Y eso es lo que él había hecho, con una desfachatez tan escandalosa como las propias melodías robadas. La forma en que había recompuesto una serie de viejos motivos para crear una nueva canción formaba parte de una tradición musical tan antigua como la humanidad, una tradición que seguían practicando amigos de David de la vieja escuela pertenecientes al mundo del espectáculo como Lionel Bart, el compositor de Oliver! Sin embargo, presumir del homenaje, mostrar descaradamente las costuras, como los ascensores del centro Pompidou, era un truco nuevo, un truco posmodernista tan perturbador como la postsexualidad de la que había alardeado al rodear cariñosamente los hombros de Mick Ronson.
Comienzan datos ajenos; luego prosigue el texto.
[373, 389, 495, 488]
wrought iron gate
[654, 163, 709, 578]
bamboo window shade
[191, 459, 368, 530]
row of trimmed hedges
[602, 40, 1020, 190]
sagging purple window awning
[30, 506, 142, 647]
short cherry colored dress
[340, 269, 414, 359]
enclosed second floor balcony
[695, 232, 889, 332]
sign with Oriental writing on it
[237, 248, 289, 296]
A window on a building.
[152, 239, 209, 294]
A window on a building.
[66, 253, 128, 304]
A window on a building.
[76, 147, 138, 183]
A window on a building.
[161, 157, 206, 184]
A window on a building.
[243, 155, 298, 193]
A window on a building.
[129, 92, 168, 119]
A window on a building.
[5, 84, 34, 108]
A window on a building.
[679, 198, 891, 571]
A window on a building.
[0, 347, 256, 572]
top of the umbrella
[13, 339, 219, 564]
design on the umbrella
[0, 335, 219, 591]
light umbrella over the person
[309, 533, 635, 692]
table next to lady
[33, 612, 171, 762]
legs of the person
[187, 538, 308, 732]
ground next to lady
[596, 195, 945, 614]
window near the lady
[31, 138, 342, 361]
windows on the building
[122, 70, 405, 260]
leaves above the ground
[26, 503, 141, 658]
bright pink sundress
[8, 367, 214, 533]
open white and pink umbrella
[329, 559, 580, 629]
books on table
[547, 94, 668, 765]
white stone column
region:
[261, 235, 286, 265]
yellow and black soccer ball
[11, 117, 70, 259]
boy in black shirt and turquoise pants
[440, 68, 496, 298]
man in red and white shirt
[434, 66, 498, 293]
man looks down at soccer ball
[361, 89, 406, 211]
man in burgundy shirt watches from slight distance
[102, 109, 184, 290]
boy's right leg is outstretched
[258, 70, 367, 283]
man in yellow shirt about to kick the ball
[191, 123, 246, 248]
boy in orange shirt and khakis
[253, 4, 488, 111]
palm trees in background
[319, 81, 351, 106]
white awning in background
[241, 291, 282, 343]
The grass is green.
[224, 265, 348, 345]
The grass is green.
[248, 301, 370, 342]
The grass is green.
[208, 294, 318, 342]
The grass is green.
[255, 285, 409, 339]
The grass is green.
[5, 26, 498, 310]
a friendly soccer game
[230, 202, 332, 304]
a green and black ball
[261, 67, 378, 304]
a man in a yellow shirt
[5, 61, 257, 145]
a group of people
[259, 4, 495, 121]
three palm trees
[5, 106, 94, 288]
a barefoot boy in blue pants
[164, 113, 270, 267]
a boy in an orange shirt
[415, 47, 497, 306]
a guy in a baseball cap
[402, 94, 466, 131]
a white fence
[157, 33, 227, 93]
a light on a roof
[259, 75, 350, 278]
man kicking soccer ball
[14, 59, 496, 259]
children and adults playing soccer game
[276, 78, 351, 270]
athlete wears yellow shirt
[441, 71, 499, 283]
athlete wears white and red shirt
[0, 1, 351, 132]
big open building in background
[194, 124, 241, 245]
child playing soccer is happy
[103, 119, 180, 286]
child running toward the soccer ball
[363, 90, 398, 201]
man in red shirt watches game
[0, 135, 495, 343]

Puede que Andy Warhol hubiese puesto de moda este tipo de «apropiación» en el mundo del arte, pero que un rockero declarase «soy un elegante ladrón» desafiaba una idea sagrada: que el rock and roll era un medio auténtico y visceral. El rock and roll era real. Había surgido de la alegría y de la angustia imperantes en los tumultuosos años de la posguerra en Estados Unidos y había cristalizado en el primer blues eléctrico. Sin embargo, David alardeaba de esa carencia de autenticidad con una fresca despreocupación. En unas declaraciones hechas a un entrevistador expuso: «El único arte que voy a estudiar será aquel del que pueda robar. Creo que mi forma de plagiar es muy eficaz». El robo sin tapujos de sonidos icónicos constituía una nueva e inquietante forma de genialidad. Pero ¿era el rock and roll solo un juego? ¿Aquel Ziggy Stardust de pelo flamígero, poderoso símbolo de la otredad, no era más que una pose intelectual?